### Extract to read

══════

Product Strategy: Your 100% Guide With Examples And Best Practices!
"What should our next project be?"
The question floats in the air, loaded with the gravity that has grown inside you since you began your new job as a product manager.
"It'll be a lot of fun," they said. "This is the moment you've been waiting for," they said. And you trusted them. Now, you're not so sure anymore. You feel as though you're being dragged in every direction with nothing to hold on to.
"Wait!" A voice interrupts your thoughts.
You respond, "Our product strategy." "We should concentrate on our product strategy," you say more firmly.
You are correct. A product cannot be managed without a strategy. By the end of this piece, you'll understand what a product strategy is, why it's essential, and how to design one that works for you. You'll also get some tips for carrying out your approach, giving you additional insight into and control over your product distribution.
But, what exactly is a product strategy?
A product strategy is a high-level plan that describes what a company expects to achieve with its product and how it intends to do it. The strategy should address critical concerns such as who the product will serve (personas), how it will benefit those personas and the company's long-term ambitions for the product.
In the face of uncertainty, you must rely on a high-level, broad strategy. One that expresses what you aim to achieve but leaves the how to the imagination. It specifies direction but not speed or mode of travel. It directs everyone's activities and decisions without telling them what to do.
A product strategy, then, is a plan for creating and further developing a product to meet one or more business objectives.
Why is it important?
Creating a product strategy before you begin development is essential because it serves three important commercial reasons.
It's difficult to predict whether your plans will pay off in an uncertain atmosphere. However, you must still make judgments and create outcomes that are in keeping with your business objectives.
It's similar to sailing a ship.
You can't travel from point A to point B unless you have a strategy and keep track of where you are at all times. And you'll need to make adjustments along the way. You'll need to dodge other ships (you'd be astonished how many there are at full sail), as well as to adapt to currents and wind. To avoid a storm, you may have to change your entire travel strategy.
Your product strategy is the map for your product's journey.
1. Provides Clarity
When you write and convey a clear and well-thought-out plan for your business, your team will be in a better position to deliver their best work.
Your developers will understand how the components of the product they are working on relating to the overall strategic goals of the organisation. Developers might become engrossed in the specifics and lose sight of the larger goal of their job. For them, a product strategy simplifies this.

══════

### Information
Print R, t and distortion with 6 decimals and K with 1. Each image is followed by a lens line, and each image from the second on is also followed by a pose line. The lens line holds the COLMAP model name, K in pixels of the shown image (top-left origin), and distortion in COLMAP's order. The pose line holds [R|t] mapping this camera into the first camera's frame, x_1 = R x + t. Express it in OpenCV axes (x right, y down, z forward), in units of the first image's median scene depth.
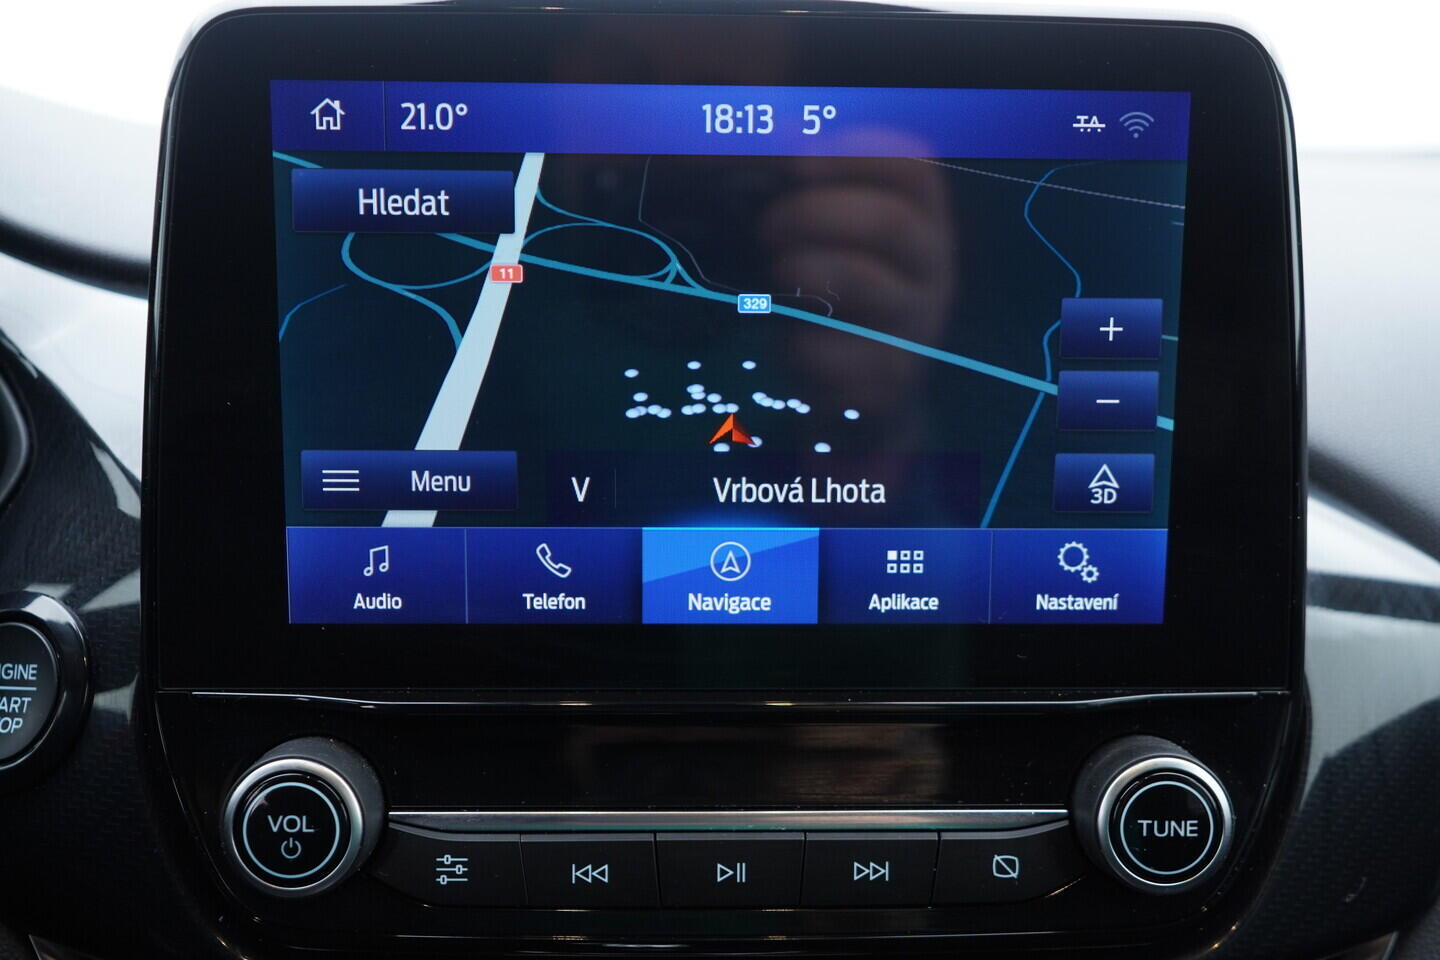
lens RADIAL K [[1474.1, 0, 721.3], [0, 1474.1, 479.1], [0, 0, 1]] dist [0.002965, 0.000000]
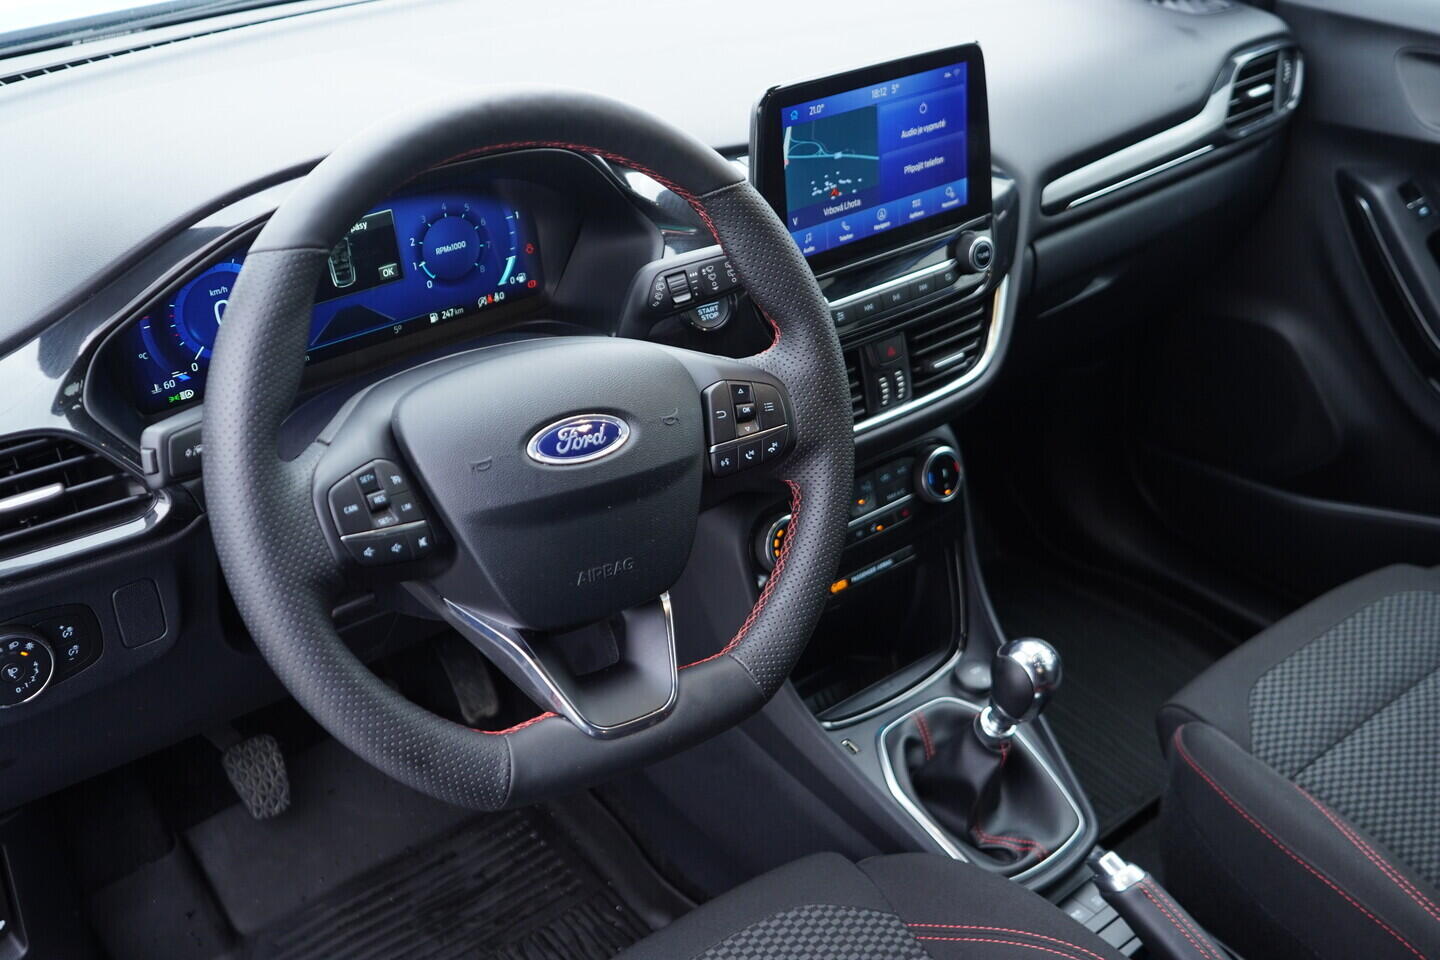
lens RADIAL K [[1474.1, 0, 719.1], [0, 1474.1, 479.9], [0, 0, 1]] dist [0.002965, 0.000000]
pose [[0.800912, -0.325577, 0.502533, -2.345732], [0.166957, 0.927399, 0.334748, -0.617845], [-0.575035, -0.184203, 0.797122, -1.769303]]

══════

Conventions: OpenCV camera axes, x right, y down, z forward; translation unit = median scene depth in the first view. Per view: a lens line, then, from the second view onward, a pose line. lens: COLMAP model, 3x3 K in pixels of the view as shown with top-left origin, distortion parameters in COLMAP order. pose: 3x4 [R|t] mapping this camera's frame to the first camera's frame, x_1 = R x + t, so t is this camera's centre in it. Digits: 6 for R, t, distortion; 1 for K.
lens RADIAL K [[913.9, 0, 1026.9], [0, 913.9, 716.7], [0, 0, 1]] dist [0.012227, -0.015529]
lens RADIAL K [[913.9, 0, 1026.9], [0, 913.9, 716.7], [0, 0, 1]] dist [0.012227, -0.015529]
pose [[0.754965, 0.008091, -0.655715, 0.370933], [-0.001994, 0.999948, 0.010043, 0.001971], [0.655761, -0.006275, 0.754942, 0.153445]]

══════

### Tasks
1. Decide whether each statement below agrees with the product strategy article. For each one, answer yes or no and quote the words of the article that settle it.
(a) A product strategy specifies the speed at which a company should move.
(b) A product strategy should address who the product will serve.
(c) The article compares having a product strategy to sailing a ship.
2. Name every critical concern that the product strategy article says a strategy should address.
3. Pick up the product strategy article right after its final sentence and keep writing in the same style.

### Task-by-task results
1.
(a) No: "It specifies direction but not speed or mode of travel."
(b) Yes: "The strategy should address critical concerns such as who the product will serve (personas)"
(c) Yes: "It's similar to sailing a ship."

2.
- who the product will serve (personas)
- how it will benefit those personas
- the company's long-term ambitions for the product

3.
Your marketing and sales teams will be able to define the benefits of the product as well as its unique selling proposition. However, without a well-defined plan behind a product, it is impossible to generate anticipation and sales.
Furthermore, your customer success team will have a better understanding of your product's use cases and will be able to give better assistance to your consumers' issues.
2. Helps Prioritise Product Roadmaps
After you've obtained stakeholder approval for your proposal, you'll need to transform that strategy into a high-level action plan and then create a compelling product roadmap.
Unfortunately, many product teams skip the strategy-drafting step entirely and instead focus on defining themes and epics on their roadmap. Without a product strategy to guide these decisions, the team may prioritise the incorrect items, wasting its limited time and resources. When you begin with a strategy, you have a better image of what you want to achieve with your product, which you can then convert into a more strategically sound product roadmap.
Having a product plan in place will make it much simpler to say "no" and stay on track. Because a product strategy does more than just tell you what you'll do. It also informs you what you're not going to do. Whether explicitly or by omission.
3. Improves Decision Making
No company ever follows the precise plan outlined in the first roadmap when releasing a product to the market. Things happen along the road, and product managers must be prepared to adapt their plans and objectives to accommodate those changes.
When you and your team have a clear product strategy as a reference point, you can make wiser strategic judgments about altering your plans, especially if resources are lost or expected timeframes must be changed.
Product Strategy Types
Now that you understand how a product strategy might help you, let's look at the many sorts of product strategies available.
This approach aims to be the market leader by developing revolutionary items that will leave your competitors in the dust. It's costly and hazardous, but the returns may be enormous.
The goal of this approach is to compete with the market leader by defeating them at their own game.
This approach is designed to capitalise on the innovations of the leaders and their adversaries. You don't make any unique things, but rather leverage them to make cheaper, derivative products.
In an otherwise huge market, this method entails developing a product for relatively particular groups of customers. Because you don't cater to everyone in the wider market, this permits you to operate with fewer resources.
Ingredients of a product strategy
The most often mentioned parts that must be included in a product strategy are your vision for what the product will do, the business goals to which it is intended to contribute, and the actions to attain those goals.
This, however, excludes two critical aspects.
You'll also need to describe who you'll be servicing (your ideal client or customers) and how your solution will address their difficulties.
You should also explain how your product is special. The distinguishing characteristics and differentiators that will set you apart from your competition and attract your target consumers. Now, if that sounds familiar, that’s because it is very much the SWOT analysis that we’ve covered in our two-part article on Competitor Analysis which you can read here.
Pro Tip Include a list of what your product cannot accomplish. The features that it will not have. The bright, dazzling goods that you already know will be a distraction and to which you will say "no" right away.
According to Roman Pilcher, a product management expert, a strategy should include the following key elements:
The product's market and the specific demands it will solve.
The primary differentiators or unique selling proposition of the product.
The product's business objectives for the corporation.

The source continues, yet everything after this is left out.